Activity ▸
Locate the line that contains "This graph shows". Print it and every subsequent line through the final line of the records, exactly and only those.

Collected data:
[Start of section]
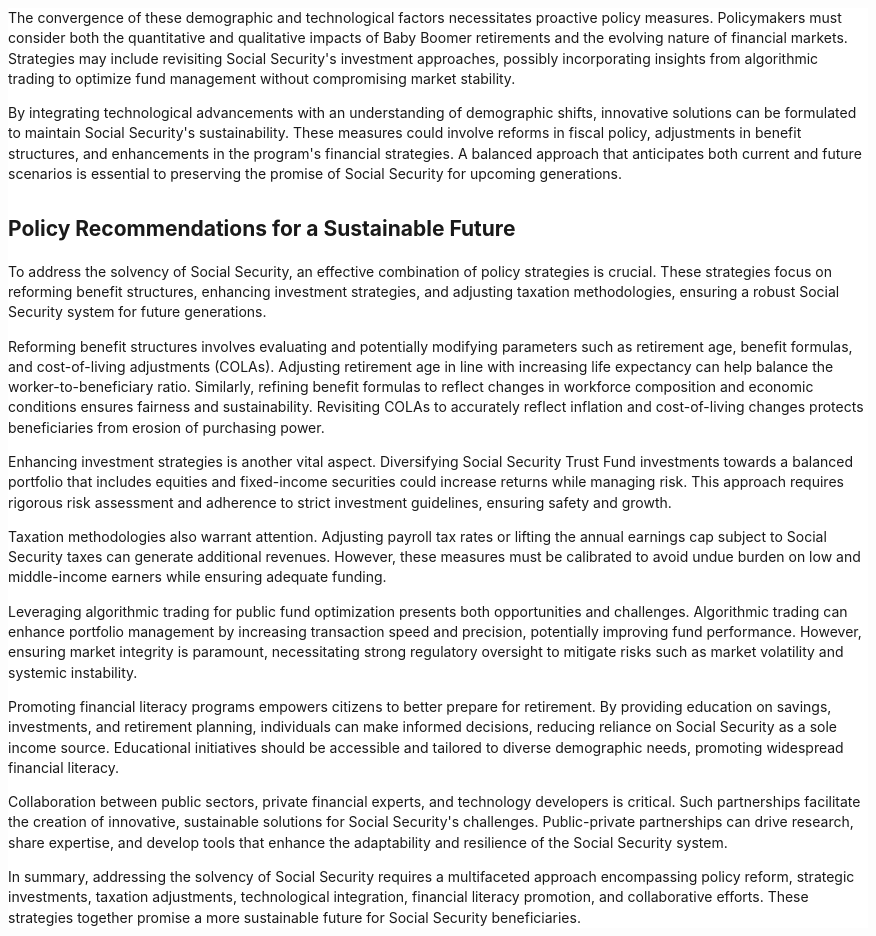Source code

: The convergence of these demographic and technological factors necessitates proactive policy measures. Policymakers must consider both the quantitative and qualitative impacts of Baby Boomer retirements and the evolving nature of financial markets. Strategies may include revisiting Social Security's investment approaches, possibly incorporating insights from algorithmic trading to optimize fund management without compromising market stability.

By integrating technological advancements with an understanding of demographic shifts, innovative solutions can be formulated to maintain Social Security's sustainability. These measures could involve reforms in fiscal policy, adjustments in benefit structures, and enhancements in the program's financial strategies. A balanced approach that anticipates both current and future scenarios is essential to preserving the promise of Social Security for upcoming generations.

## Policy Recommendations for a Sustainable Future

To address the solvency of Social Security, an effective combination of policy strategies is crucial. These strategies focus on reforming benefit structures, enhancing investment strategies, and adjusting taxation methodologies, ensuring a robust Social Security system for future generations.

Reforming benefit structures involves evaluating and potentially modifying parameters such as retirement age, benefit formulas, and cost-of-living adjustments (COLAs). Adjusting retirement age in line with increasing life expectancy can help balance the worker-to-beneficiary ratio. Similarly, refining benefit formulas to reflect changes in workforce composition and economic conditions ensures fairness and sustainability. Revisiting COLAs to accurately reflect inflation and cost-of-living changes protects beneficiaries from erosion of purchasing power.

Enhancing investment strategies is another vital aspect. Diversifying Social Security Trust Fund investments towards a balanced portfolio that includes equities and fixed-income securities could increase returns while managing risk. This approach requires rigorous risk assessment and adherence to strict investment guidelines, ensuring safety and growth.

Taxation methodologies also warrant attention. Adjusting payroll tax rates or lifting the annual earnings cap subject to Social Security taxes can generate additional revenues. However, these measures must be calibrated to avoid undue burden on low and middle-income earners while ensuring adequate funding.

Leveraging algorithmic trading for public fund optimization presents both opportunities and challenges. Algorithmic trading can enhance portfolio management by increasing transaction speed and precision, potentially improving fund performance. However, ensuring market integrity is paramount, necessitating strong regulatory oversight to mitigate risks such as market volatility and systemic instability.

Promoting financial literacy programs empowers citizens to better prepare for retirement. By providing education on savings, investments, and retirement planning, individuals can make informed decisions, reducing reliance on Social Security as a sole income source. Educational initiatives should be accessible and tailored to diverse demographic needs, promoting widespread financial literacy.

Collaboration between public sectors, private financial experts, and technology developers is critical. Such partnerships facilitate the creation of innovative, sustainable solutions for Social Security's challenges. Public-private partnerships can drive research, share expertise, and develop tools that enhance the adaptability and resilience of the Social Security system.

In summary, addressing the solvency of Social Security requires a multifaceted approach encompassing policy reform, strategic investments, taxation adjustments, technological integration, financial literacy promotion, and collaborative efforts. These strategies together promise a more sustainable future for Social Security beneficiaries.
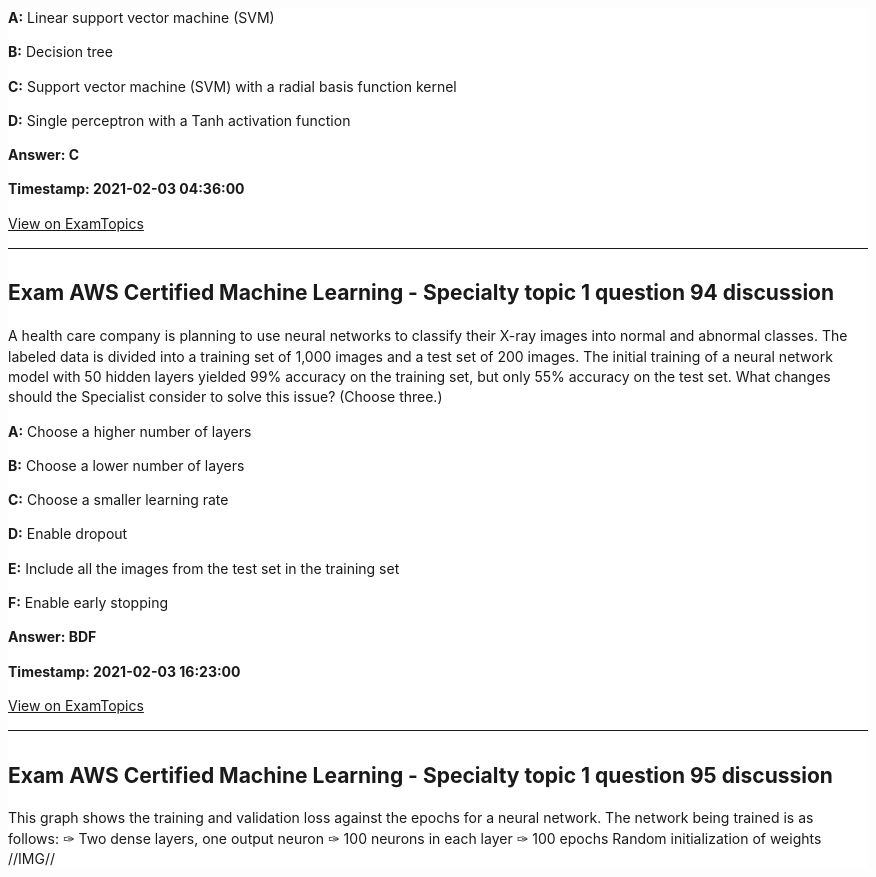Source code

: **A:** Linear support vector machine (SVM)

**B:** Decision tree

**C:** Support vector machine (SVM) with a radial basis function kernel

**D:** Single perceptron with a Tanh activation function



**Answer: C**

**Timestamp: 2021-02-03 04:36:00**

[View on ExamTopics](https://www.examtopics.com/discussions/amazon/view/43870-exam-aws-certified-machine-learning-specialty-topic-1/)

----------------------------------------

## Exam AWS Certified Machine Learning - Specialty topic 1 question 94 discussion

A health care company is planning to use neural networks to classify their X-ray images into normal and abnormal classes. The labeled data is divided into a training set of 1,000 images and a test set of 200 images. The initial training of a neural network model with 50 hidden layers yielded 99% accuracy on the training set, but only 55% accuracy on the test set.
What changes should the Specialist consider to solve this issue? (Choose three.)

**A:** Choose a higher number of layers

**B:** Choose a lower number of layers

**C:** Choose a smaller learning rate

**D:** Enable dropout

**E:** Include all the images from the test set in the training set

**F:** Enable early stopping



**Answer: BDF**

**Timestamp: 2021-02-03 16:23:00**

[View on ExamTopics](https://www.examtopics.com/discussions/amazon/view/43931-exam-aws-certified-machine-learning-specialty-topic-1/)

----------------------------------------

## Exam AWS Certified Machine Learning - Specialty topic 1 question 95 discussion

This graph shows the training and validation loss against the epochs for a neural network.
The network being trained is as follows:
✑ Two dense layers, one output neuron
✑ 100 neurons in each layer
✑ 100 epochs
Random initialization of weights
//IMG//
[End of section]
Written answer ▸
This graph shows the training and validation loss against the epochs for a neural network.
The network being trained is as follows:
✑ Two dense layers, one output neuron
✑ 100 neurons in each layer
✑ 100 epochs
Random initialization of weights
//IMG//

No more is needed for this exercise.